If you made a Venn diagram with three circles titled accessibility, affordability, and delectability, very few restaurants would fall in the small area where all three intersect. If you've been fortunate enough to score one of the 14 tables at Tilia in the charming neighborhood of Linden Hills, you likely already made the observation that for a restaurant that feels as comfortable as a worn-in pair of clogs, the food is fantastically refined and a shoe-in for best new restaurant. After years of honing his skills at big-time eateries like Levain, Lucia's, and Porter & Frye, part owner and executive culinary director Steven Joel Brown just couldn't let the dream of running his own place die, and Minneapolis is so much better for it. The dish of bitter braised greens with bourbon and smoked chicken, though listed on the menu as a simple side, is a complex festival of flavors and practically a meal unto itself. Craving something heartier? Beef cheeks in red wine with warm, Christmasy chestnut polenta and sweet and seedy charred figs is comfort food redefined. But Brown doesn't enforce an uppity agenda. You'll regularly hear the sounds of PBRs being cracked open by the kitchen staff, and the BLT hot dog is one of the best things on the menu.

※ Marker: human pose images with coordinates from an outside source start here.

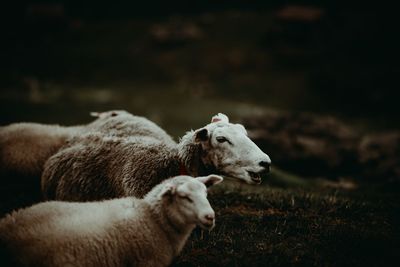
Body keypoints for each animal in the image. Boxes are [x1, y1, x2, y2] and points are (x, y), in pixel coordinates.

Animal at [0, 175, 222, 267]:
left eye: (206, 193)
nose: (210, 217)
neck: (152, 219)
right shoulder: (146, 261)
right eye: (184, 196)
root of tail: (7, 224)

It stands to reason that whoever is at the helm of the best new restaurant would be a contender for the year's best chef, but that's not the only reason this award goes to Steven Joel Brown of Tilia. No, the set of criteria used to measure a great chef is rooted in what that individual brings to an already exciting and impressive dining scene. In Brown's case it's a sort of coolness, a confident swagger that looks best on someone who is a bit of a rebel, perhaps even someone who used to create innovative dishes at an ill-fated but well-loved (to those few who were in the know) restaurant called Rockstar. His intention to make Tilia a neighborhood hub that won't take reservations demonstrates what he aims to foster in this movement to democratize fine dining: community — the people who sit at your bar and gab over a grilled flatbread or a jar of potted meat. Brown radiates ideas, opinions, and stories, and fortunately that quality translates to each meticulously crafted plate of the new brand of comfort food he serves.
Though a perennial favorite for best French restaurant, Meritage features dishes (such as moules frites, slow-cooked monkfish, escargot braised with oxtail, an amusement of tuna tartare "taco, " and the stunning selection of oysters on the half shell) that could make this restaurant a worthy contender in the Best Seafood category too. Chef Russell Klein honors the techniques and rich flavors of classic French cooking but still manages to keep things light. Similarly, the atmosphere created by front-of-house manager Desta, who happens to be not only Klein's partner in business but also in life, is that of a tight ship, but as a guest you'll only ever feel cradled in the warm glow of the dining room. As with the five-, seven-, or nine-course tasting menu, Meritage's Chef's Table, a new addition that was born out of the 2010 renovation, is epicurean heaven. Don't have time to wade through that much food? Then cut through it all and go straight for the roasted bone marrow. "Every mouthful is like eating a whole steak, in terms of flavor, " says Klein.